Collected data
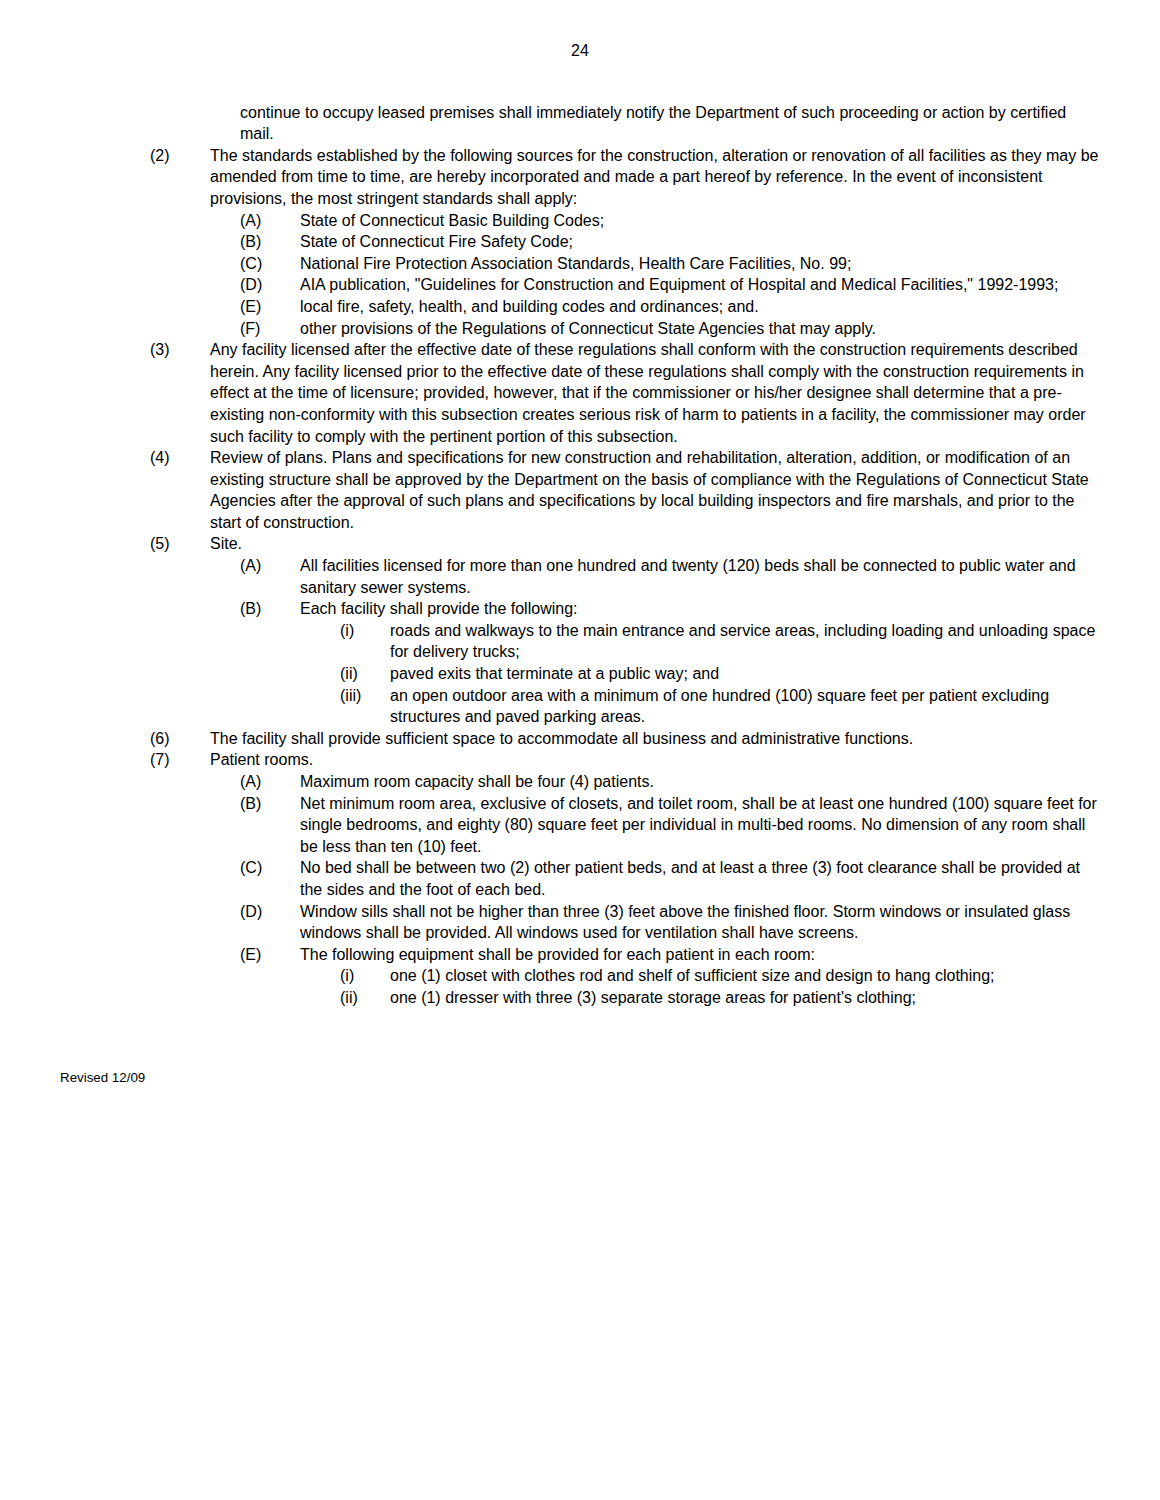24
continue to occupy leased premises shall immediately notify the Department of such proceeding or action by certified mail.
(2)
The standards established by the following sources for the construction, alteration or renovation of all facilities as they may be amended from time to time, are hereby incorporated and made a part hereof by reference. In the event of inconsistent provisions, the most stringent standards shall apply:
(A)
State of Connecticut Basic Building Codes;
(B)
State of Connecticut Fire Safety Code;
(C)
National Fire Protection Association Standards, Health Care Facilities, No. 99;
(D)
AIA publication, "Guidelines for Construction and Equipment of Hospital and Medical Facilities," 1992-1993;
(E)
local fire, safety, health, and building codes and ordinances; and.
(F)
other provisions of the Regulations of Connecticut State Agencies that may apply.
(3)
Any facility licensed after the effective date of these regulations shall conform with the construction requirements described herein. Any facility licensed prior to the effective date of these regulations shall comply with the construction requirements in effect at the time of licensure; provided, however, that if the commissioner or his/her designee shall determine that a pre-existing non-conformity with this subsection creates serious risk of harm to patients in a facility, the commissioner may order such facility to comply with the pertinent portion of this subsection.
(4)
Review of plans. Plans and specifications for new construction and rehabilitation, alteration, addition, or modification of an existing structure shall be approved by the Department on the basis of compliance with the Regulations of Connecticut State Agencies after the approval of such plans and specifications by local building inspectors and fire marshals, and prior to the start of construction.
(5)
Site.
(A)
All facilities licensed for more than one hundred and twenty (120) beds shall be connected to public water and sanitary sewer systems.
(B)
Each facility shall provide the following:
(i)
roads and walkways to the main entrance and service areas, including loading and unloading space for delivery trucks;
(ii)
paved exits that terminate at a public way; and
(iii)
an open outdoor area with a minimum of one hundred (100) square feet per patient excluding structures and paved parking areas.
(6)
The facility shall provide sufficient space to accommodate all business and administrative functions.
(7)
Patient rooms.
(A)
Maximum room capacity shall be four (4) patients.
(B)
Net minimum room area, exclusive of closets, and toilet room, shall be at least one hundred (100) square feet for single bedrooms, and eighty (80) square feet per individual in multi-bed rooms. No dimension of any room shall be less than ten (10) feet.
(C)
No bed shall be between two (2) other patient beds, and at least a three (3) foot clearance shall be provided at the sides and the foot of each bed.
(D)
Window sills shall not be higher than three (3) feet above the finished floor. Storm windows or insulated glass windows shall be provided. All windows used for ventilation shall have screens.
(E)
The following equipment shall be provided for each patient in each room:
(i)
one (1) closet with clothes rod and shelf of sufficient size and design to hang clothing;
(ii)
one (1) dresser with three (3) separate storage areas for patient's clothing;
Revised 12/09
---
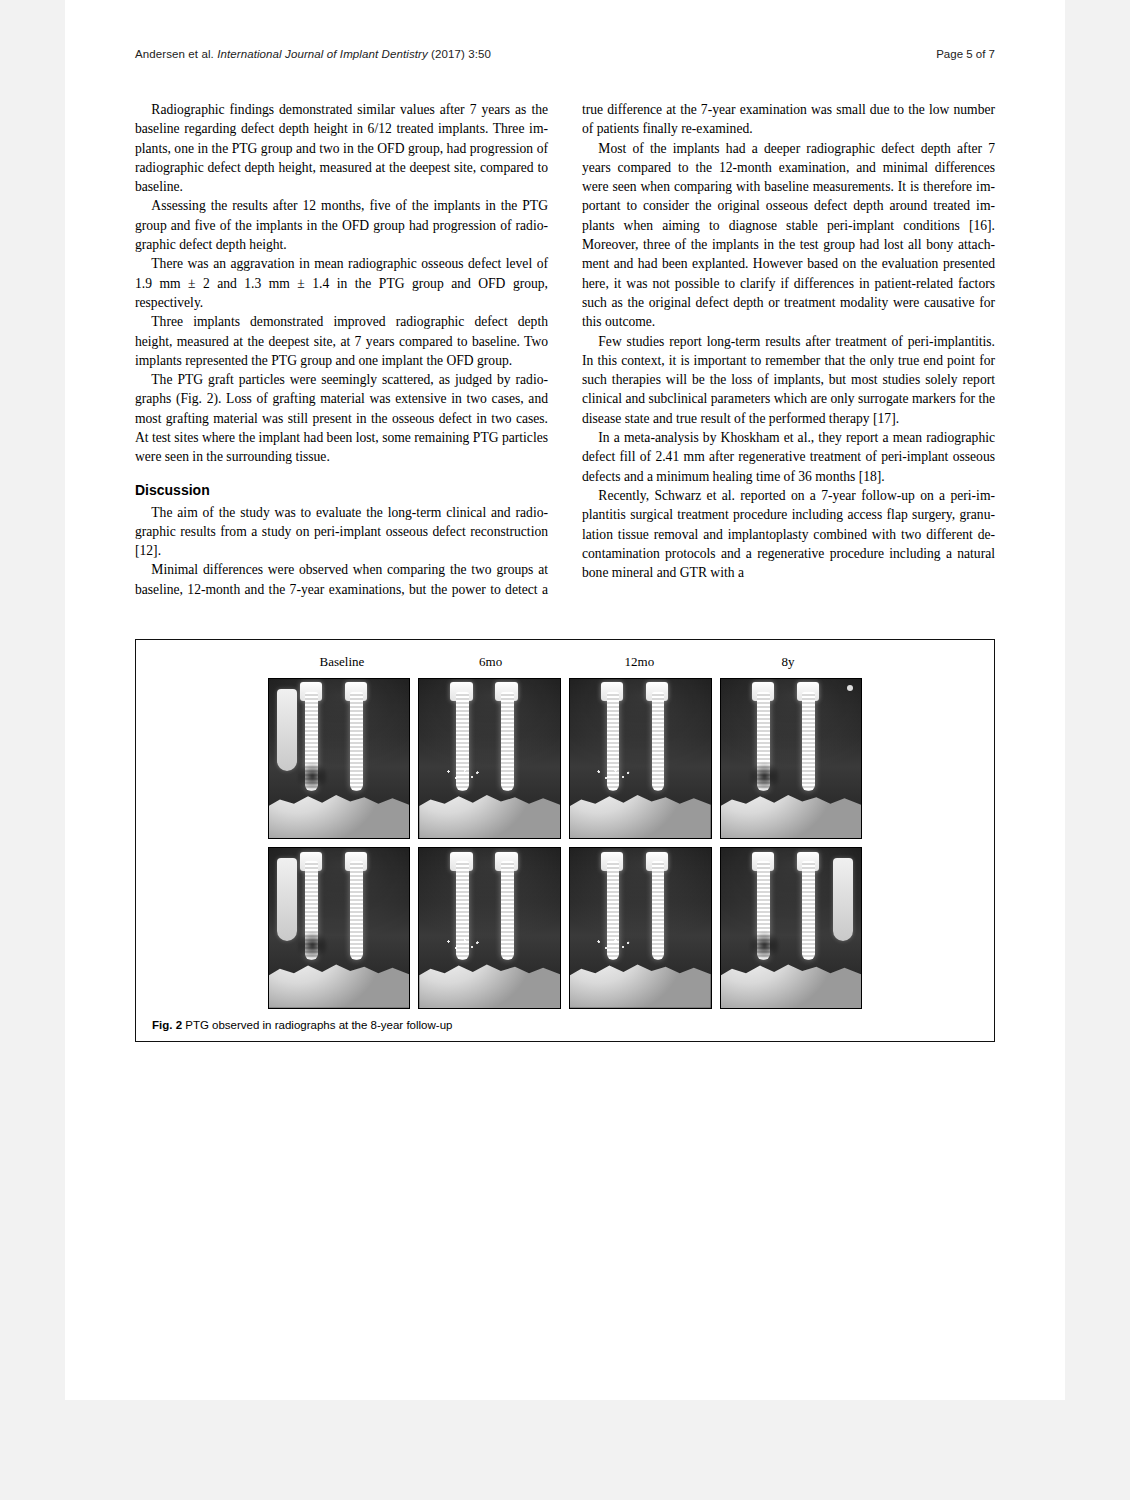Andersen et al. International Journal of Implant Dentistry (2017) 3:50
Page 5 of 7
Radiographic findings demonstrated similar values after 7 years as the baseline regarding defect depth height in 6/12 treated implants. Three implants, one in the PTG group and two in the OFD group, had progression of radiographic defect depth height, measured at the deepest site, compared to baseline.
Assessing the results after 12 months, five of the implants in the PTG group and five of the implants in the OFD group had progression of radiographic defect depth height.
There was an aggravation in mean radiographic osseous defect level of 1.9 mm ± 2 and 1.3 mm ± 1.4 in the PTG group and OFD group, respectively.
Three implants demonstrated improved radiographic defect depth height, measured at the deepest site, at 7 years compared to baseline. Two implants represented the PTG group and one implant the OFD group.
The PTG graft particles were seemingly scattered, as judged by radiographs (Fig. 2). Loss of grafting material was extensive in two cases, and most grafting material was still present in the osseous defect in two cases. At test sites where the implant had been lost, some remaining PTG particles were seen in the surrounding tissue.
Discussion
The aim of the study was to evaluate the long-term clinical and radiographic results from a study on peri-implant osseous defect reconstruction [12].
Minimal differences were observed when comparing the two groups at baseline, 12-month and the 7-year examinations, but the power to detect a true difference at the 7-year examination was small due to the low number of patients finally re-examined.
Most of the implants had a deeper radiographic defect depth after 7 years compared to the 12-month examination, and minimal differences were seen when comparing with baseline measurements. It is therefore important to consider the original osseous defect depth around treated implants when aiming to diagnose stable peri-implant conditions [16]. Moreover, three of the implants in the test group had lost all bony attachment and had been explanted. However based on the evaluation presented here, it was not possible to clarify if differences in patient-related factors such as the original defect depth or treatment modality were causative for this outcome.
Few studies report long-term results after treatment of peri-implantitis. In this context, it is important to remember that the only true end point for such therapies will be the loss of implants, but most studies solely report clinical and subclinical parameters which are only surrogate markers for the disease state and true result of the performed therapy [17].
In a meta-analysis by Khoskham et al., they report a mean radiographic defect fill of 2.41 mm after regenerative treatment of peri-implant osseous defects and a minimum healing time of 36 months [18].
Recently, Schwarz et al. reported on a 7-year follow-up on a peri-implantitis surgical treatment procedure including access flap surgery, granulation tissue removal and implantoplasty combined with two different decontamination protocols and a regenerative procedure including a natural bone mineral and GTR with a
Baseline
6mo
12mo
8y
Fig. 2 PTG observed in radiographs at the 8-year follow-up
* * *
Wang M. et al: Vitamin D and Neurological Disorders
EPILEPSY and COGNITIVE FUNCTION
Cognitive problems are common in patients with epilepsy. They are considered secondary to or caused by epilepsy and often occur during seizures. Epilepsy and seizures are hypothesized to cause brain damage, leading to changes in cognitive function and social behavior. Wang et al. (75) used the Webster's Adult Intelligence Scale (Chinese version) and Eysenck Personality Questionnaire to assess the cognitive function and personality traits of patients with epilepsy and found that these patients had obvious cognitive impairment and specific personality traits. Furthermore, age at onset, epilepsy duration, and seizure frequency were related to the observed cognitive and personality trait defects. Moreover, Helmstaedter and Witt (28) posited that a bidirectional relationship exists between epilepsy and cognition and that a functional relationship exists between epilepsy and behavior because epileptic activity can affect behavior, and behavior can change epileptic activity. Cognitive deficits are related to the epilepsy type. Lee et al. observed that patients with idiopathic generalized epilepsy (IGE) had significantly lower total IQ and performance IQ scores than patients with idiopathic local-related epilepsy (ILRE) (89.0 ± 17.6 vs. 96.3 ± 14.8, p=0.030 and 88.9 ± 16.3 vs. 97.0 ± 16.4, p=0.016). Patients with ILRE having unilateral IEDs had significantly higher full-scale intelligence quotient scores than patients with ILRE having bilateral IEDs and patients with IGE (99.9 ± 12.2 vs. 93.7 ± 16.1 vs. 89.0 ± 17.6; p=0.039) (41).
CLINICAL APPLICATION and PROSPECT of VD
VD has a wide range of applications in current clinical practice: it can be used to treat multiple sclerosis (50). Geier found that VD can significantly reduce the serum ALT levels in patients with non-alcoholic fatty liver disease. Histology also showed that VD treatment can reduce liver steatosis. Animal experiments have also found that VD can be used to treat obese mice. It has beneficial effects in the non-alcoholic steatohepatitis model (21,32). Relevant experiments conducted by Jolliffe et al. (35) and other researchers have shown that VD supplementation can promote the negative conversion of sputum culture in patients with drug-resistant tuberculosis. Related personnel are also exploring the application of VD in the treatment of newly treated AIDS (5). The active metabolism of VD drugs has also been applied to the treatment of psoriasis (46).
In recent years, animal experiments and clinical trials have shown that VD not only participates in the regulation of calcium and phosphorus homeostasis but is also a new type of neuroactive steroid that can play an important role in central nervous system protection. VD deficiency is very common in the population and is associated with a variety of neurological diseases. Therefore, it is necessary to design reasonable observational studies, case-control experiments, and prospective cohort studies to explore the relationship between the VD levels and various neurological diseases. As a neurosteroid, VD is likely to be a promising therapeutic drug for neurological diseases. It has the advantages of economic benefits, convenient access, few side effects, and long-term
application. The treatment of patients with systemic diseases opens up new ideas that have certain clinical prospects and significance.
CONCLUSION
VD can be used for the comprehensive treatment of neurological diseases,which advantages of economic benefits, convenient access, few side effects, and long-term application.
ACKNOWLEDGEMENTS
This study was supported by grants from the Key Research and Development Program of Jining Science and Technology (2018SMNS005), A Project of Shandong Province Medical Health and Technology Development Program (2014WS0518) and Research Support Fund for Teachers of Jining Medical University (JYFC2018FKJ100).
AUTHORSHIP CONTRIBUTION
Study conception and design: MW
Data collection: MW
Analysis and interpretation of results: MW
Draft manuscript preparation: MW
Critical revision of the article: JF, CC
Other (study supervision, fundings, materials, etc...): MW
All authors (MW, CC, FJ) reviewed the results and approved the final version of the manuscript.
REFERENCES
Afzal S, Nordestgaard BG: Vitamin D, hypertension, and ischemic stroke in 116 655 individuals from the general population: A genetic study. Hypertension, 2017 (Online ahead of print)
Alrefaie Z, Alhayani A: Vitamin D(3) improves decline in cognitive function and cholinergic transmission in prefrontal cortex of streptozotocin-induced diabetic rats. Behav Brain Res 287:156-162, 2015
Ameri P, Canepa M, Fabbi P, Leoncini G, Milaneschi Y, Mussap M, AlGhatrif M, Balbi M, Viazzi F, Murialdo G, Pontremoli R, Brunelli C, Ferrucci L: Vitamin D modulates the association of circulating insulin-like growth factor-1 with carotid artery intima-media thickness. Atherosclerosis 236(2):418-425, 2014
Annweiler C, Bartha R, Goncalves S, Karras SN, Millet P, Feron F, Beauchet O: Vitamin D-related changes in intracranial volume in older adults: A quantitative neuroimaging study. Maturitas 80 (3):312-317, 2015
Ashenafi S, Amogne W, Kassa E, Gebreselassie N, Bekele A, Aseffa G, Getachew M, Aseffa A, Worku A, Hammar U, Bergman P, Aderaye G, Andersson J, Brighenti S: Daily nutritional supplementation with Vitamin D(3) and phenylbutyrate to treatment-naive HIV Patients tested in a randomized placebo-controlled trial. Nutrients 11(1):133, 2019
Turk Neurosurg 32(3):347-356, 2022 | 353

[Try it] Your answer should consist of copies of the lines above that include the string "diseases".

[Result for this task]
In recent years, animal experiments and clinical trials have shown that VD not only participates in the regulation of calcium and phosphorus homeostasis but is also a new type of neuroactive steroid that can play an important role in central nervous system protection. VD deficiency is very common in the population and is associated with a variety of neurological diseases. Therefore, it is necessary to design reasonable observational studies, case-control experiments, and prospective cohort studies to explore the relationship between the VD levels and various neurological diseases. As a neurosteroid, VD is likely to be a promising therapeutic drug for neurological diseases. It has the advantages of economic benefits, convenient access, few side effects, and long-term
application. The treatment of patients with systemic diseases opens up new ideas that have certain clinical prospects and significance.
VD can be used for the comprehensive treatment of neurological diseases,which advantages of economic benefits, convenient access, few side effects, and long-term application.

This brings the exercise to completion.